Kambon (Kantana generic term for the horizontal crest mask)
The Kantana term for the horizontal wooden helmet or crest mask used in *Mangam* society performance, encompassing both buffalo and antelope sub-types.
In Kantana usage, kambon (also rendered zumu in some district dialects) denotes the wooden crest mask as an object-category, distinct from the name of the society (Mangam) that operates it. The term covers the full zoomorphic range of Kantana masquerade: bush-cow (buffalo) crests are the most numerous and the most widely represented in international collections, but antelope-type crests — depicting waterbuck and reedbuck, with differently configured horn geometry — constitute a documented secondary sub-type within the same formal and ritual framework. Both sub-types share the horizontal mounting convention, the sacrificial patina programme and the raffia-and-dried-grass costume that conceals the performer's body during dance. The distinction between sub-types is iconographically significant within the community, where different animal spirits carry different agricultural and protective associations, but has been systematically under-documented in Western collection records, where both forms are frequently catalogued simply as 'buffalo crest' or 'bush-cow mask'.

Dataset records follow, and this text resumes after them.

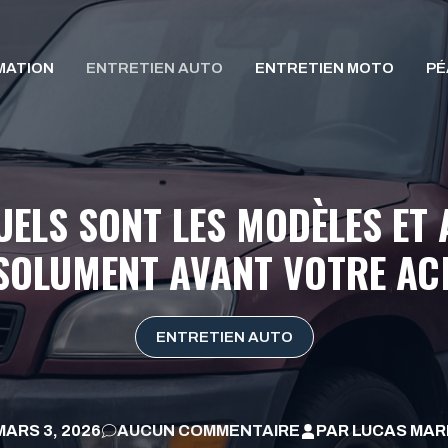
MATION
ENTRETIEN AUTO
ENTRETIEN MOTO
PÉ
ELS SONT LES MODÈLES ET 
SOLUMENT AVANT VOTRE AC
ENTRETIEN AUTO
MARS 3, 2026
AUCUN COMMENTAIRE
PAR
LUCAS MAR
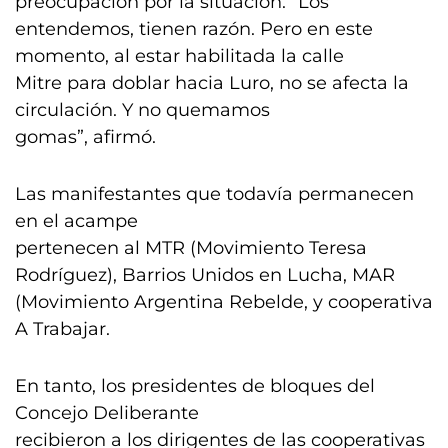
preocupación por la situación. “Los
entendemos, tienen razón. Pero en este
momento, al estar habilitada la calle
Mitre para doblar hacia Luro, no se afecta la
circulación. Y no quemamos
gomas”, afirmó.
Las manifestantes que todavía permanecen
en el acampe
pertenecen al MTR (Movimiento Teresa
Rodríguez), Barrios Unidos en Lucha, MAR
(Movimiento Argentina Rebelde, y cooperativa
A Trabajar.
En tanto, los presidentes de bloques del
Concejo Deliberante
recibieron a los dirigentes de las cooperativas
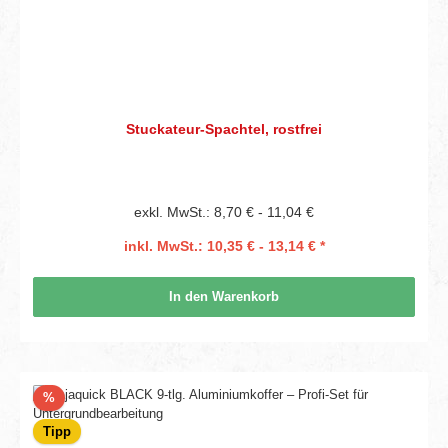
Stuckateur-Spachtel, rostfrei
exkl. MwSt.: 8,70 € - 11,04 €
inkl. MwSt.: 10,35 € - 13,14 € *
In den Warenkorb
Rabatt
%
Tipp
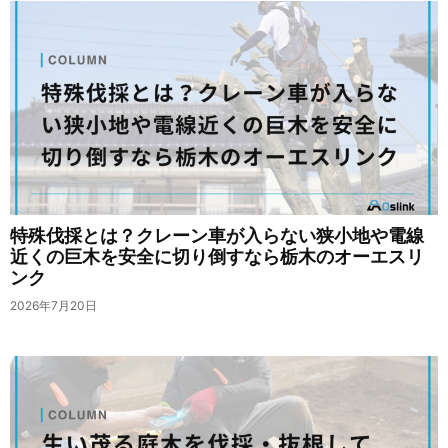
特殊伐採とは？クレーン車が入らない狭小地や電線
近くの巨木を安全に切り倒すなら栃木のオーエスリ
ンク
2026年7月20日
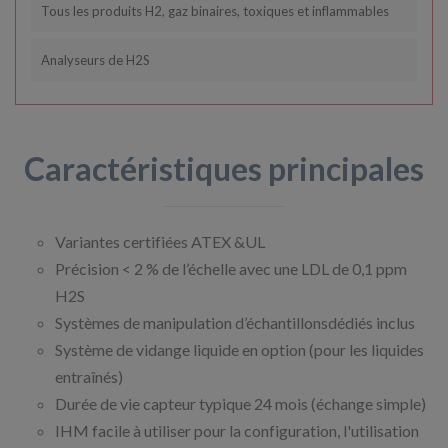
Tous les produits H2, gaz binaires, toxiques et inflammables
Analyseurs de H2S
Caractéristiques principales
Variantes certifiées ATEX &UL
Précision < 2 % de l’échelle avec une LDL de 0,1 ppm
H2S
Systèmes de manipulation d’échantillonsdédiés inclus
Système de vidange liquide en option (pour les liquides
entraînés)
Durée de vie capteur typique 24 mois (échange simple)
IHM facile à utiliser pour la configuration, l'utilisation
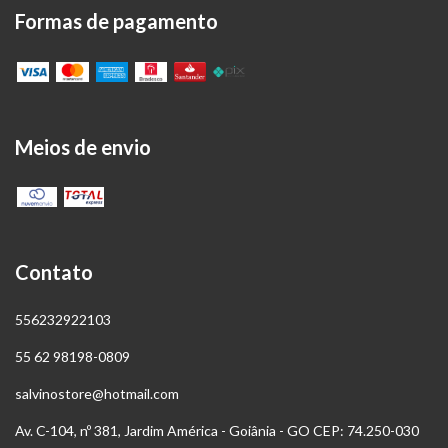
Formas de pagamento
Meios de envio
Contato
556232922103
55 62 98198-0809
salvinostore@hotmail.com
Av. C-104, nº 381, Jardim América - Goiânia - GO CEP: 74.250-030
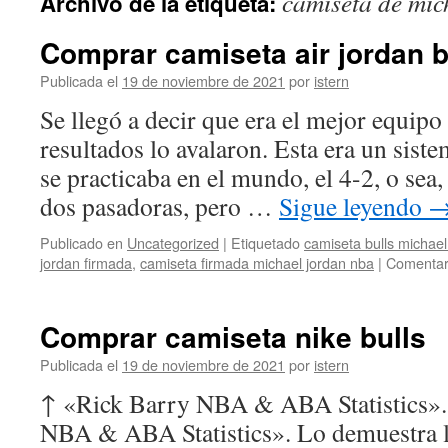
camiseta de mic
Archivo de la etiqueta:
contenido
Comprar camiseta air jordan 
Publicada el
19 de noviembre de 2021
por
istern
Se llegó a decir que era el mejor equipo
resultados lo avalaron. Esta era un sist
se practicaba en el mundo, el 4-2, o sea,
dos pasadoras, pero …
Sigue leyendo
Publicado en
Uncategorized
|
Etiquetado
camiseta bulls michael
jordan firmada
,
camiseta firmada michael jordan nba
|
Comentar
Comprar camiseta nike bulls
Publicada el
19 de noviembre de 2021
por
istern
↑ «Rick Barry NBA & ABA Statistics».
NBA & ABA Statistics». Lo demuestra 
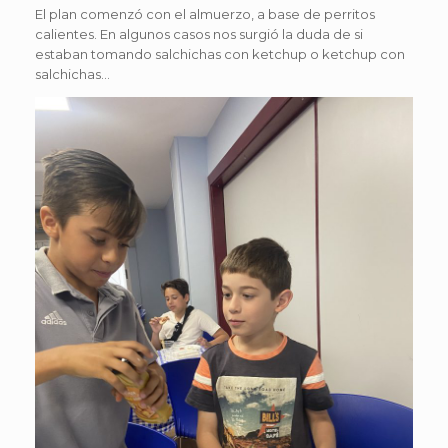
El plan comenzó con el almuerzo, a base de perritos
calientes. En algunos casos nos surgió la duda de si
estaban tomando salchichas con ketchup o ketchup con
salchichas…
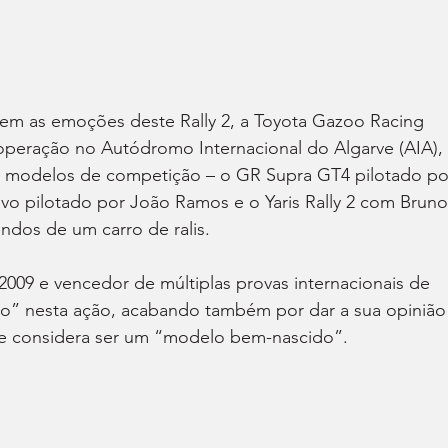
tirem as emoções deste Rally 2, a Toyota Gazoo Racing 
eração no Autódromo Internacional do Algarve (AIA), 
e modelos de competição – o GR Supra GT4 pilotado po
vo pilotado por João Ramos e o Yaris Rally 2 com Bruno
dos de um carro de ralis.
009 e vencedor de múltiplas provas internacionais de 
iço” nesta ação, acabando também por dar a sua opinião
ue considera ser um “modelo bem-nascido”.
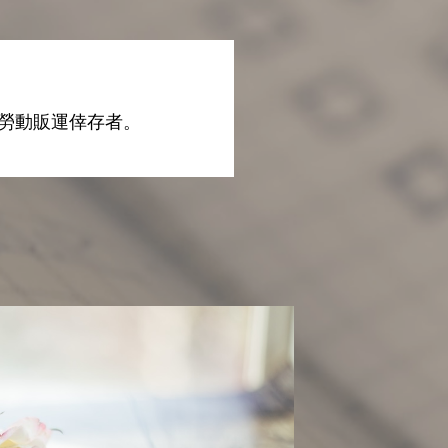
勞動販運倖存者。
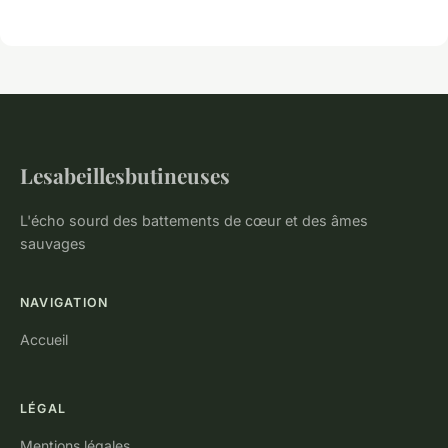
Lesabeillesbutineuses
L'écho sourd des battements de cœur et des âmes
sauvages
NAVIGATION
Accueil
LÉGAL
Mentions légales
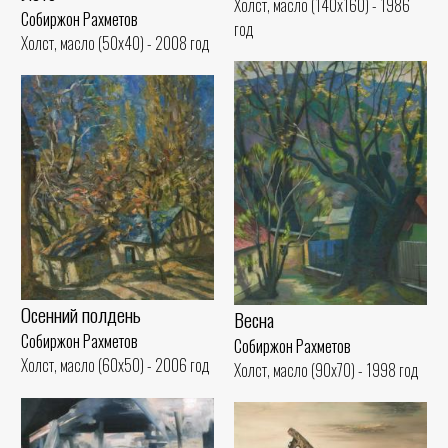
Холст, масло (140x160) - 1986
Собиржон Рахметов
год
Холст, масло (50x40) - 2008 год
Осенний полдень
Весна
Собиржон Рахметов
Собиржон Рахметов
Холст, масло (60x50) - 2006 год
Холст, масло (90x70) - 1998 год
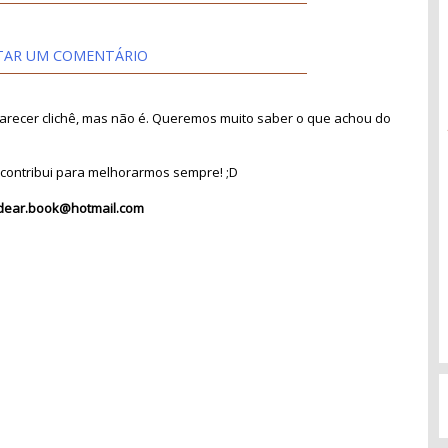
TAR UM COMENTÁRIO
recer clichê, mas não é. Queremos muito saber o que achou do
contribui para melhorarmos sempre! ;D
dear.book@hotmail.com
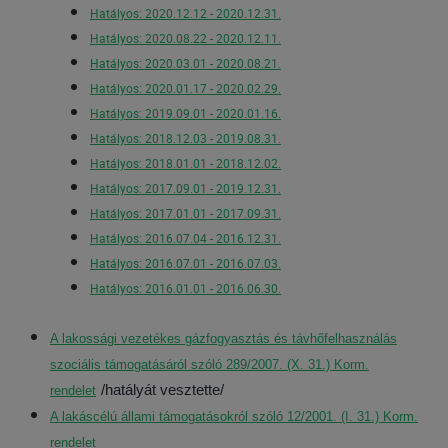
Hatályos: 2020.12.12 - 2020.12.31.
Hatályos: 2020.08.22 - 2020.12.11.
Hatályos: 2020.03.01 - 2020.08.21.
Hatályos: 2020.01.17 - 2020.02.29.
Hatályos: 2019.09.01 - 2020.01.16.
Hatályos: 2018.12.03 - 2019.08.31.
Hatályos: 2018.01.01 - 2018.12.02.
Hatályos: 2017.09.01 - 2019.12.31.
Hatályos: 2017.01.01 - 2017.09.31.
Hatályos: 2016.07.04 - 2016.12.31.
Hatályos: 2016.07.01 - 2016.07.03.
Hatályos: 2016.01.01 - 2016.06.30.
A lakossági vezetékes gázfogyasztás és távhőfelhasználás
szociális támogatásáról szóló
289/2007. (X. 31.) Korm.
/hatályát vesztette/
rendelet
A lakáscélú állami támogatásokról szóló 12/2001. (I. 31.) Korm.
rendelet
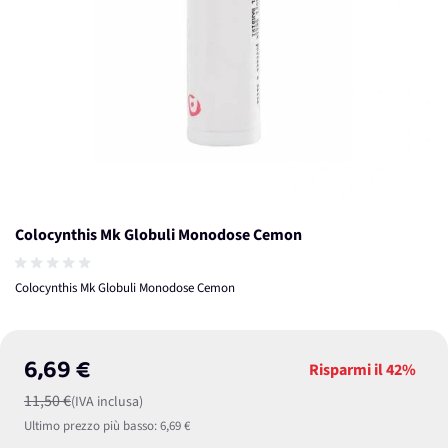
Colocynthis Mk Globuli Monodose Cemon
Colocynthis Mk Globuli Monodose Cemon
6,69 €
Risparmi il
42%
11,50 €
(IVA inclusa)
Ultimo prezzo più basso:
6,69 €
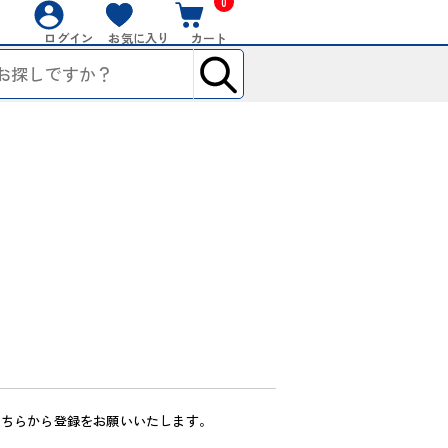
0
ログイン
お気に入り
カート
こちらから登録をお願いいたします。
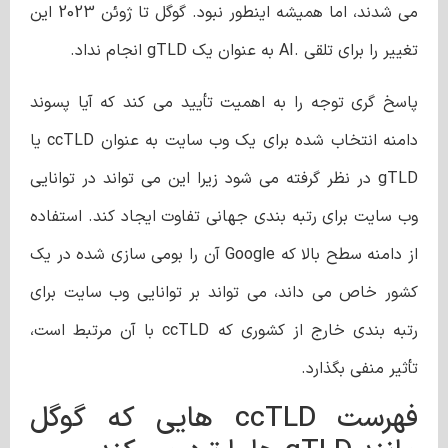
می شدند، اما همیشه اینطور نبود. گوگل تا ژوئن 2023 این
تغییر را برای تلقی .AI به عنوان یک gTLD انجام نداد.
پاسخ گری توجه را به اهمیت تأیید می کند که آیا پسوند
دامنه انتخاب شده برای یک وب سایت به عنوان ccTLD یا
gTLD در نظر گرفته می شود زیرا این می تواند در توانایی
وب سایت برای رتبه بندی جهانی تفاوت ایجاد کند. استفاده
از دامنه سطح بالا که Google آن را بومی سازی شده در یک
کشور خاص می داند، می تواند بر توانایی وب سایت برای
رتبه بندی خارج از کشوری که ccTLD با آن مرتبط است،
تأثیر منفی بگذارد.
فهرست ccTLD هایی که گوگل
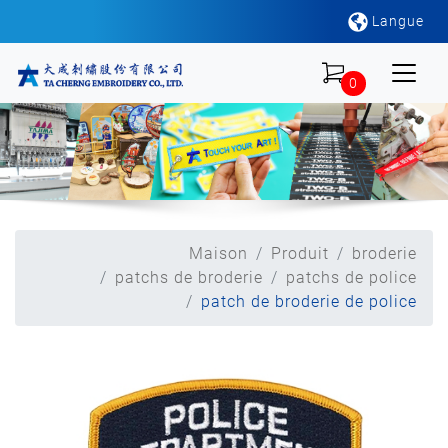
Langue
0
Maison
Produit
broderie
patchs de broderie
patchs de police
patch de broderie de police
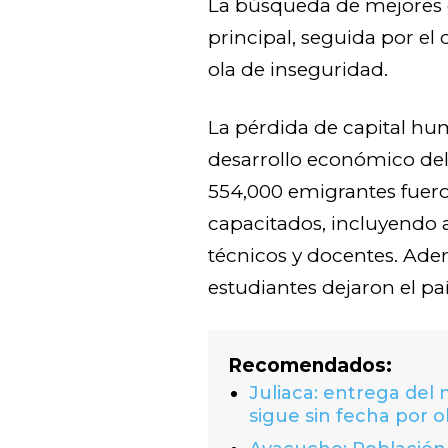
La búsqueda de mejores c
principal, seguida por el
ola de inseguridad.
La pérdida de capital hu
desarrollo económico del
554,000 emigrantes fuer
capacitados, incluyendo 
técnicos y docentes. Ade
estudiantes dejaron el paí
Recomendados:
Juliaca: entrega del
sigue sin fecha por o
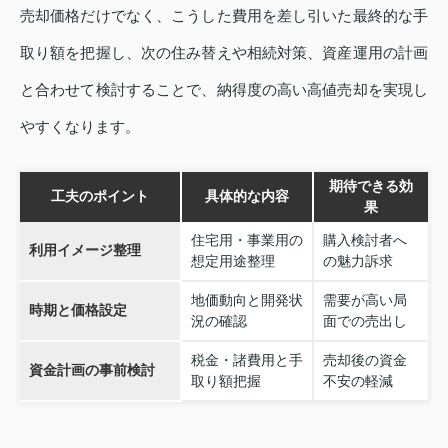
売却価格だけでなく、こうした費用を差し引いた最終的な手
取り額を把握し、次の住み替えや相続対策、資産運用の計画
と合わせて検討することで、納得度の高い高値売却を実現し
やすくなります。
期待できる効
工夫のポイント
具体的な内容
果
住宅用・事業用の
購入検討者へ
利用イメージ整理
想定用途整理
の魅力訴求
地価動向と開発状
需要が高い局
時期と価格設定
況の確認
面での売出し
税金・諸費用と手
売却後の資金
資金計画の事前検討
取り額把握
不安の軽減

The activation ceremony that converts a freshly carved kambon from a profane wooden object into a ritually potent entity involves libation at the village shrine or bush sanctuary: millet beer brewed specifically for the purpose, palm oil and red camwood powder are applied while specialist ritual prayers bind the spirit of the represented animal to the wood. This activation — and the complementary deactivation when diviners determine the object is spiritually exhausted — means that the kambon is understood not as a permanent sacred vessel but as a temporary dwelling for a spirit force. The practical consequence for the collector is that the patina is not merely aesthetic evidence of age but is, in the original community's understanding, the accumulated material record of the spirit's residence in the object.